▸ **GIVEN PROBLEM A**
Answer the following questions using the cryptocurrency text below, each on its own line:
(i) Which cryptocurrency does the text name as doing particularly well?
(ii) In practice, for what alone does the text say crypto exists in an ethical capacity?
(iii) According to the text, how much power do miners consume?

The astute among you may notice that my site no longer offers cryptocurrency donation options. I have had time to mull over cryptocurrency for awhile now and see where it's been headed, and I think it's time I collect my thoughts together somewhere so I can point people to it when they want my opinion on crypto.
What I think cryptocurrency (particularly Monero) does well, is providing a quick, decentralized method of exchanging money for services that doesn't require going through a centralized bank or credit card. This can have massive benefits for people's security by isolating certain tasks to only being done on Monero, which further reduces your tracking fingerprint in the things that matter the most: where you're spending money. This data is hugely valuable to pretty much everyone because it can be used to influence marketing, investments, and whatnot, and it's just too personal of a thing to be so public. Like the Tor Browser, anonymizing cryptocurrency also allows people who are in desperate situations (war-torn countries, political refugees, etc.) to do business or build funds in ethical ways without having to risk their true identity being exposed using central banks, which may have ties to the government.
Except that's not what's happening at all.
That's not what crypto actually ends up being in practice. In practice, crypto is not usable on most storefronts, most people do not accept crypto as payment or donation, and generally it exists in an ethical capacity only for speculation. This is so counterintuitive to the idea of cryptocurrency that started as being cheaper than real money that it's reached a point of absurdity.
Nowadays, the culture surrounding crypto is like a distilled form of the worst aspects of anarcho-capitalism and outright greed. People hacking your wallets to gain access to all your funds with no security or refund in place. Crypto being known almost exclusively for its use in trafficking solicit goods or as payment for ransomware. Everyone trying to make some new cryptocurrency left and right to pump and dump themselves into being rich overnight. Miners consuming more power than entire countries. Graphics cards being siphoned off for use in mining leaving consumers unable to buy a decent graphics card at a reasonable price.

▸ **RECORDS TO PROCESS**
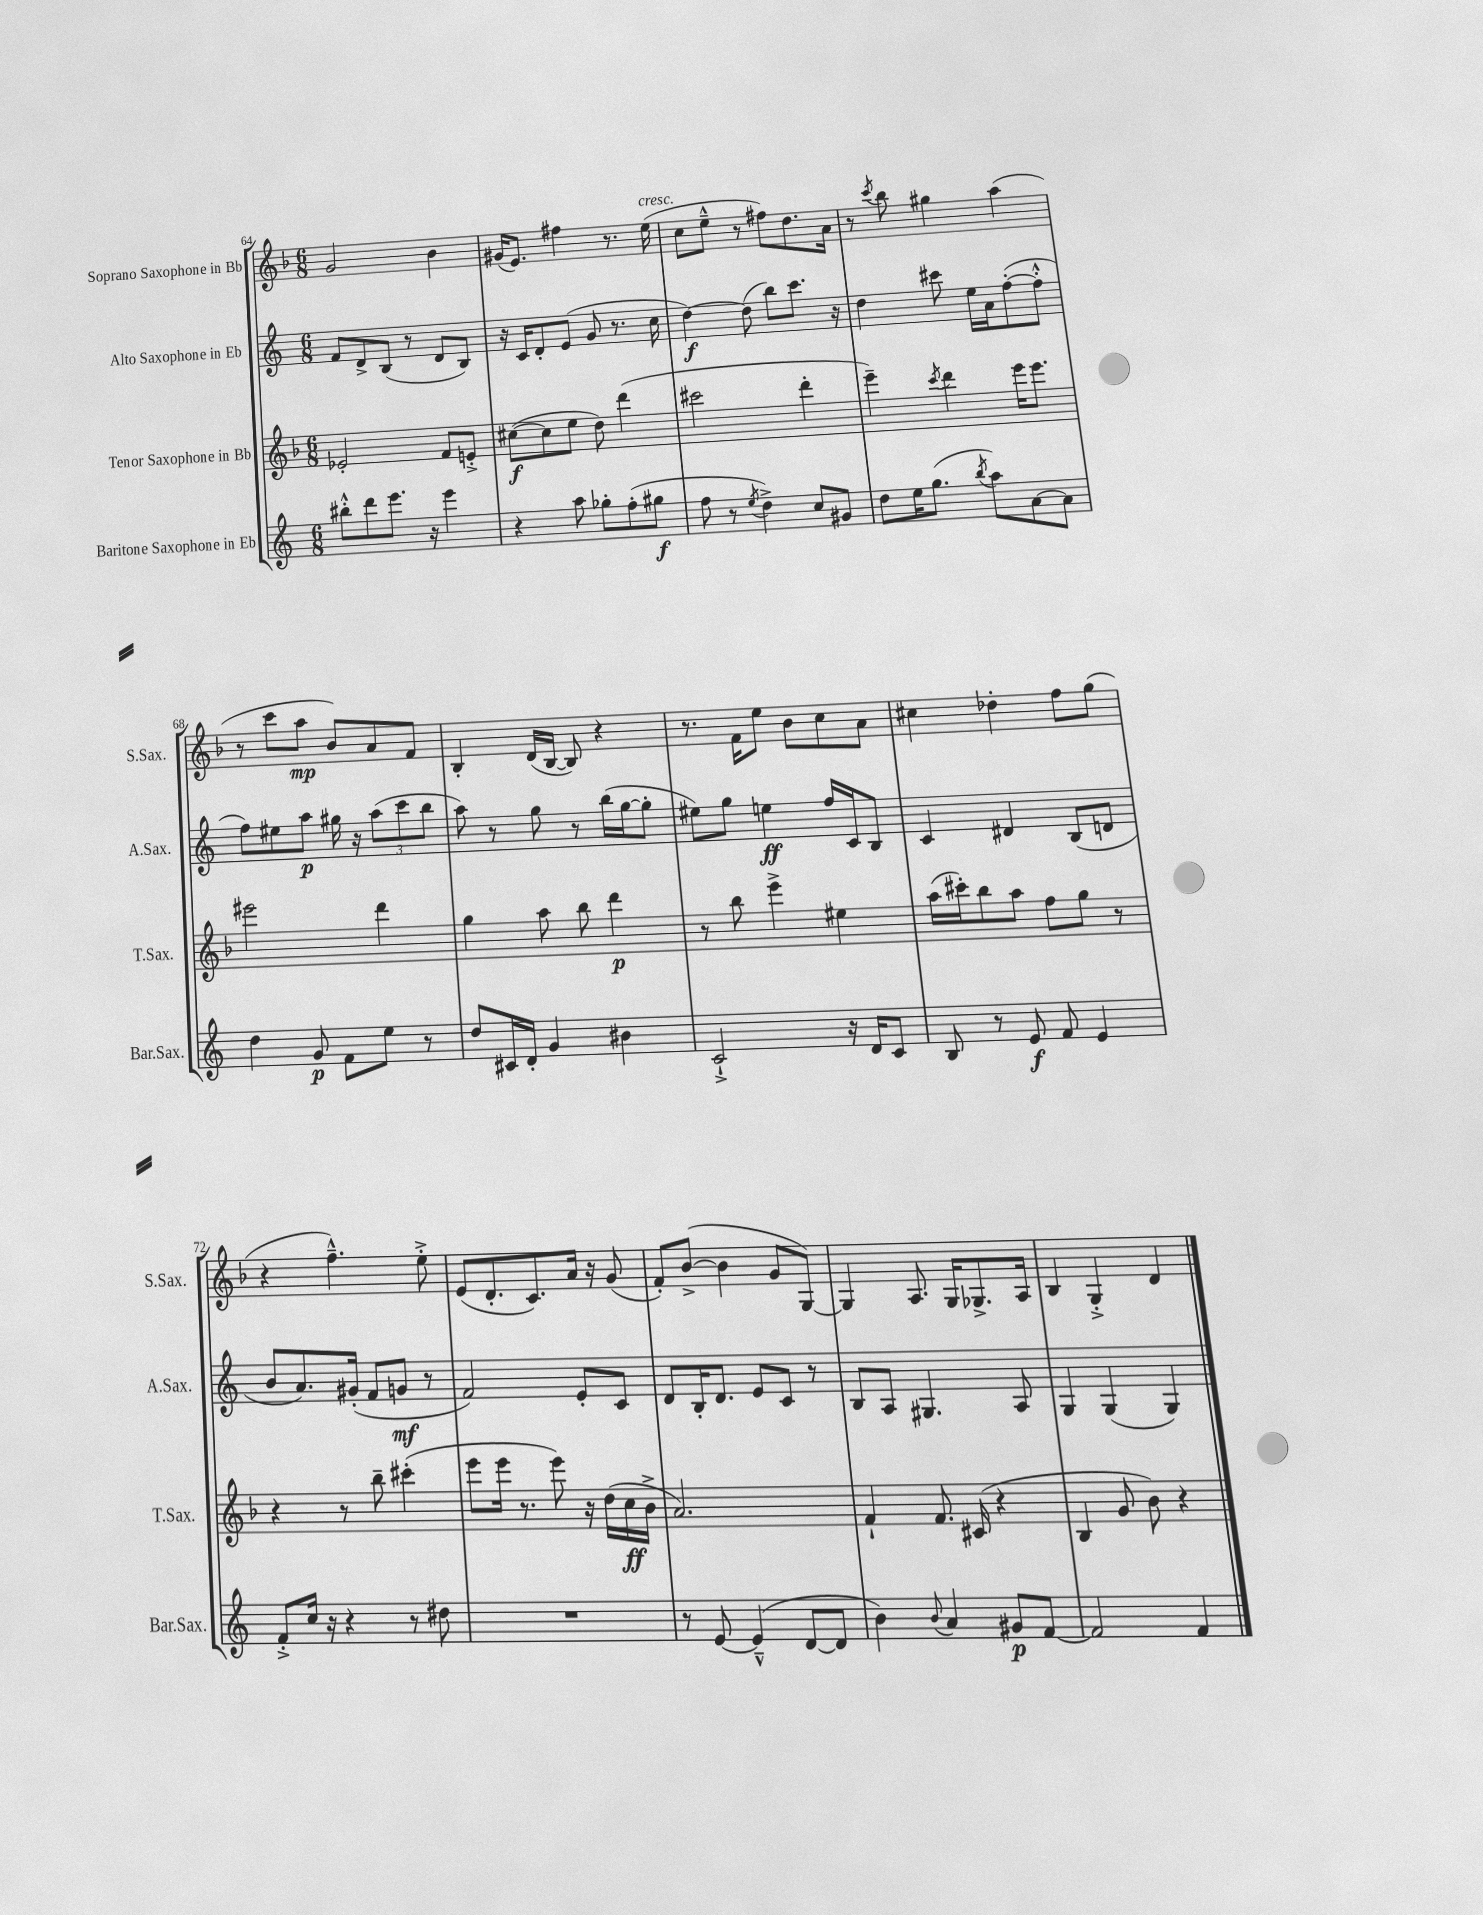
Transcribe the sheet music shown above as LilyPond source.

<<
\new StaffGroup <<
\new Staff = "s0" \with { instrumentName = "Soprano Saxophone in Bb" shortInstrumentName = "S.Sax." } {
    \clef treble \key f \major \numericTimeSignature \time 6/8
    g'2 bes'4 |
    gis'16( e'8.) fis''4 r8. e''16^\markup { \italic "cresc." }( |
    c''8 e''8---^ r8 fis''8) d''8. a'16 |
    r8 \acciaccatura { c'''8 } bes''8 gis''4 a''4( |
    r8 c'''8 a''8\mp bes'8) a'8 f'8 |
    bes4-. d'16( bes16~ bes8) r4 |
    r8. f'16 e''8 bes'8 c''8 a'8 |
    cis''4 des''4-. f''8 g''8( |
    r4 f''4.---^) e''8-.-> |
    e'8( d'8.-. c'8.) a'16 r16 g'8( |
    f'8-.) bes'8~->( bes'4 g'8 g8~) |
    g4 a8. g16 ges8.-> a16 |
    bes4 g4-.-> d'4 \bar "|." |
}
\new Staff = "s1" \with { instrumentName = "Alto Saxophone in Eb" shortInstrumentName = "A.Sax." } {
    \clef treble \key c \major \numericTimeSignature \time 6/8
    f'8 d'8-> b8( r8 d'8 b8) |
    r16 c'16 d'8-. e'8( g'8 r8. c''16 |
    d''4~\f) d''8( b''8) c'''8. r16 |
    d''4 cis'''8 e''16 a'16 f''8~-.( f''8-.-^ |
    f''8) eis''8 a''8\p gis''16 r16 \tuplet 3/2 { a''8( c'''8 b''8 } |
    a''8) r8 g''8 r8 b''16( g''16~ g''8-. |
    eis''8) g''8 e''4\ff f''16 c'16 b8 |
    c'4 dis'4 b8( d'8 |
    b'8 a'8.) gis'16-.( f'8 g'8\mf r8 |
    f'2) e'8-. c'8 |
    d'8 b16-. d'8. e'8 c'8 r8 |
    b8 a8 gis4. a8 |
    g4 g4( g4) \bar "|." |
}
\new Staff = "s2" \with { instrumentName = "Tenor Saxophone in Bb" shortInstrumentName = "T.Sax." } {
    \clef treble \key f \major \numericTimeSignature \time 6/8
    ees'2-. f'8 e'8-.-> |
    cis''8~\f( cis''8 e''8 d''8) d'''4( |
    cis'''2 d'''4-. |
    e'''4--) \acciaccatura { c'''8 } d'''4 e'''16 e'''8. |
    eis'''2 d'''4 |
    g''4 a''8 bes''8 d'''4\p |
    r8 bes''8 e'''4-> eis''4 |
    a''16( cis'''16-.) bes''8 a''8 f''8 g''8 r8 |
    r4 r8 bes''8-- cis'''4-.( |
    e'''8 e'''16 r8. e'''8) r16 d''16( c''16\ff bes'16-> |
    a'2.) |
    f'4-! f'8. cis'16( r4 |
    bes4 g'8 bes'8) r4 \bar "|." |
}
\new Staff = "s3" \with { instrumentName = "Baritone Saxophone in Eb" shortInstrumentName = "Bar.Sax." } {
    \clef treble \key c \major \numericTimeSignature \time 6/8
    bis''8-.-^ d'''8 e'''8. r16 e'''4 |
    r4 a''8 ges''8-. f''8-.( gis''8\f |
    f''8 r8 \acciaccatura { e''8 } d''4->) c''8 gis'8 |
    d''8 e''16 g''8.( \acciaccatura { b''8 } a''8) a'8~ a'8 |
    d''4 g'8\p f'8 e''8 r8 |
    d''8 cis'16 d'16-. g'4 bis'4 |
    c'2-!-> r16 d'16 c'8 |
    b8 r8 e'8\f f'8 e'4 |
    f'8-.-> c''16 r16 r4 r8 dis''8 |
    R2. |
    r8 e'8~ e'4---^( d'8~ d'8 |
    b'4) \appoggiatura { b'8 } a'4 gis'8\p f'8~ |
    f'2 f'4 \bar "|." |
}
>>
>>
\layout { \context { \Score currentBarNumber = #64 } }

--

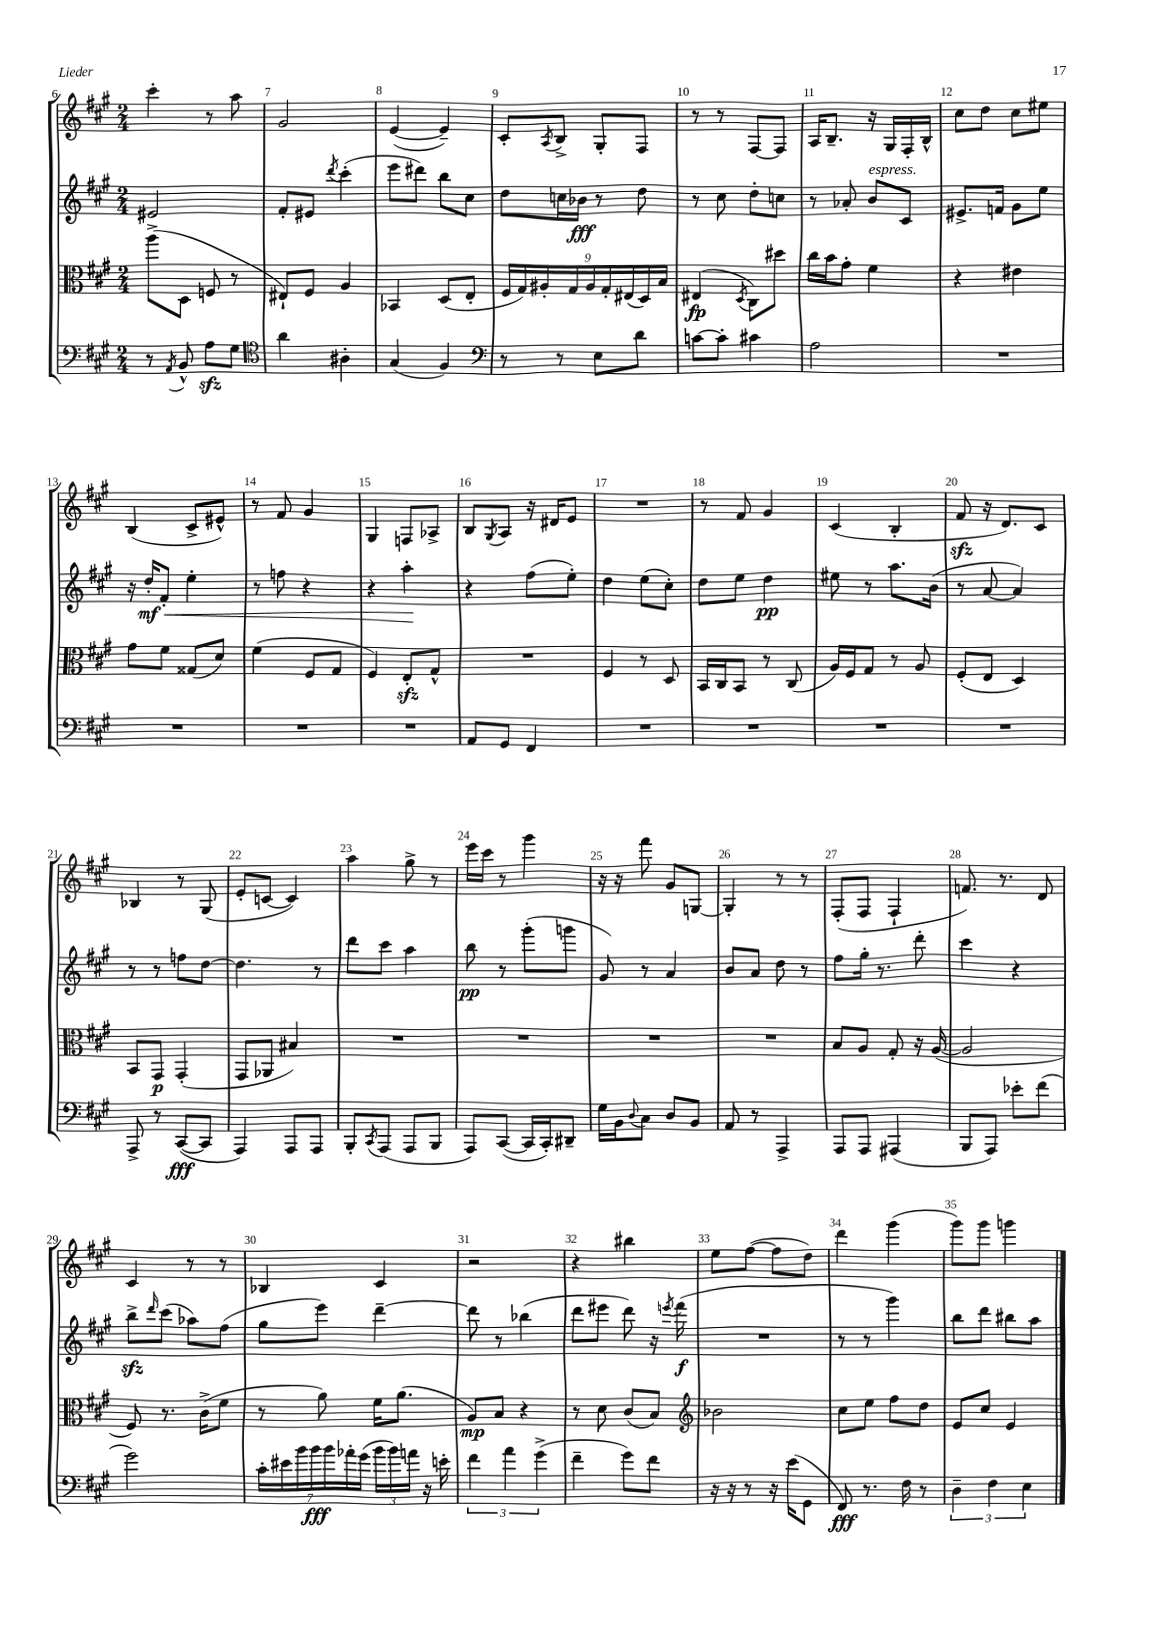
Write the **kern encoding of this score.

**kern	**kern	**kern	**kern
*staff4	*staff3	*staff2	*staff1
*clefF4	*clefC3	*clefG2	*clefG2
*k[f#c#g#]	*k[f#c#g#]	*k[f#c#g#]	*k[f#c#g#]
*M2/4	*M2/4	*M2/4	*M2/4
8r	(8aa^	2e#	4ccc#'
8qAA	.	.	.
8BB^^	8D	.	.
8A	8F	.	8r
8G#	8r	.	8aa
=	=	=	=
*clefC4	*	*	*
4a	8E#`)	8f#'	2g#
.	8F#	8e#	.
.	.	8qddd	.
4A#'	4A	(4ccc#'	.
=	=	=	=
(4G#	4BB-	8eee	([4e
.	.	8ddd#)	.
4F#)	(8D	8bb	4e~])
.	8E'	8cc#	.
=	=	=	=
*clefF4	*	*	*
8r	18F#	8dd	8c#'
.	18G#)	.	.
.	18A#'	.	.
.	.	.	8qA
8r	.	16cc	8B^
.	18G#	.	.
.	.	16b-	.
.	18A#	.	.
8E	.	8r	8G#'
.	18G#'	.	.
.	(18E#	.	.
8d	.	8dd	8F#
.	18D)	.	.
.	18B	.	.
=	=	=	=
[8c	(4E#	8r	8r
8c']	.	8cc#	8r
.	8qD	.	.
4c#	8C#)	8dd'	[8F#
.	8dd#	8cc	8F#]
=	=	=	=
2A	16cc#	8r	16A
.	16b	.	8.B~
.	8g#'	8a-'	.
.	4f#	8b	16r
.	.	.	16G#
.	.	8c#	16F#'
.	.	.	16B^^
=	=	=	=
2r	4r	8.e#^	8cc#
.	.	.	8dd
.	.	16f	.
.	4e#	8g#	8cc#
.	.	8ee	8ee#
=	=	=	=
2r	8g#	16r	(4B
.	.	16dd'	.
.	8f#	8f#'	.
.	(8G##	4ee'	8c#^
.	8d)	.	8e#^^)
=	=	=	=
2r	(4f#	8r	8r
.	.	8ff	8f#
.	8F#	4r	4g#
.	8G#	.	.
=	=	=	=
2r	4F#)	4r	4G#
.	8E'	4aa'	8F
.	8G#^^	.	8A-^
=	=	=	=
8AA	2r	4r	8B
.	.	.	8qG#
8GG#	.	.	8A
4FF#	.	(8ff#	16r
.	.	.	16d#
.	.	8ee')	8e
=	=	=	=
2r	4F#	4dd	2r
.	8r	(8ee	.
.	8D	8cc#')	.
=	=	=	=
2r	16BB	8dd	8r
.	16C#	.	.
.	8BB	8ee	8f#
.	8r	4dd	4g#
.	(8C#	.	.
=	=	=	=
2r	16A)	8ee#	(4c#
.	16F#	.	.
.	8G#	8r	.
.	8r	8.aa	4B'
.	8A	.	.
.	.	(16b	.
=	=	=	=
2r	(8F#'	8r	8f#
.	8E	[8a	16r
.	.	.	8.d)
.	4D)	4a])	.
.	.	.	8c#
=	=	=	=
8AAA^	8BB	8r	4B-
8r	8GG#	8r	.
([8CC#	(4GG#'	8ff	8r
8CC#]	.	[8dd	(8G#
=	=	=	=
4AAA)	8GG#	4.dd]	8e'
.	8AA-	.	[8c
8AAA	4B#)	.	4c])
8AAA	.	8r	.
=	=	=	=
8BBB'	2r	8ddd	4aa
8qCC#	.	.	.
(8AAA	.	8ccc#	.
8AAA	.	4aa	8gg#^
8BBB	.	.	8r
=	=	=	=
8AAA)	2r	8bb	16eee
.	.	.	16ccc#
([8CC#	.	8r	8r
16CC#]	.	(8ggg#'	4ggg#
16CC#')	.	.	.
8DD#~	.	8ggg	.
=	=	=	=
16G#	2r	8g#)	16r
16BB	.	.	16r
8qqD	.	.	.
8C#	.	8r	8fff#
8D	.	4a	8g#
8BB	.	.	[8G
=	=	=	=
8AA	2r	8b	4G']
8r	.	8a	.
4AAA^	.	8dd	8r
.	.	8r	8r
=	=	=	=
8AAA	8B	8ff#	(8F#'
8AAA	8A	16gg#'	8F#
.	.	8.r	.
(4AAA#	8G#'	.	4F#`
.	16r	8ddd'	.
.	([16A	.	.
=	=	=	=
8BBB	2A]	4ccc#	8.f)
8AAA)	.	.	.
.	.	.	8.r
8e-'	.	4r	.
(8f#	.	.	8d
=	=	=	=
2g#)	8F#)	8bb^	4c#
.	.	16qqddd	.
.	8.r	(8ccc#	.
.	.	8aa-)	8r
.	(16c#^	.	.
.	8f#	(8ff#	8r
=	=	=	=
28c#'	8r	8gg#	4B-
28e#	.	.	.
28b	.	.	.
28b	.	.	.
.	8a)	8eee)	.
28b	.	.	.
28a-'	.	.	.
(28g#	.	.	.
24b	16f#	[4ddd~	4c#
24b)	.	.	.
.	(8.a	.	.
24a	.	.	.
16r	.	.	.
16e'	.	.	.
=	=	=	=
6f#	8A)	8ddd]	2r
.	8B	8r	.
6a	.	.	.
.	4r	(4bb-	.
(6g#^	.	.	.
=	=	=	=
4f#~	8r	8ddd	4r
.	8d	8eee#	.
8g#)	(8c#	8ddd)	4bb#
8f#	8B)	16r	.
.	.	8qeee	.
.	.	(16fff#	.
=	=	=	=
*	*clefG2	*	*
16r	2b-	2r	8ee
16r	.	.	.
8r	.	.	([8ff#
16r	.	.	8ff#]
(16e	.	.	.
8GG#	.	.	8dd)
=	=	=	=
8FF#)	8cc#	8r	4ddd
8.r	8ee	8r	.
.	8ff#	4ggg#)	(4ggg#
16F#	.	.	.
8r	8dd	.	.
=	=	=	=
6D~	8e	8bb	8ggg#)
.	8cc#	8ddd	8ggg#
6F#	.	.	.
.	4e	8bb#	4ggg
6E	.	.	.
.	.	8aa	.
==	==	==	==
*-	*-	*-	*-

▸ **GIVEN PROBLEM B**
Extract every line of the records above that contains the string "with". Case counts.

▸ **EXERCISE OUTPUT A**
(i) Monero
(ii) Speculation
(iii) More power than entire countries

▸ **EXERCISE OUTPUT B**
\new Staff = "s0" \with { instrumentName = "Soprano Saxophone in Bb" shortInstrumentName = "S.Sax." } {
\new Staff = "s1" \with { instrumentName = "Alto Saxophone in Eb" shortInstrumentName = "A.Sax." } {
\new Staff = "s2" \with { instrumentName = "Tenor Saxophone in Bb" shortInstrumentName = "T.Sax." } {
\new Staff = "s3" \with { instrumentName = "Baritone Saxophone in Eb" shortInstrumentName = "Bar.Sax." } {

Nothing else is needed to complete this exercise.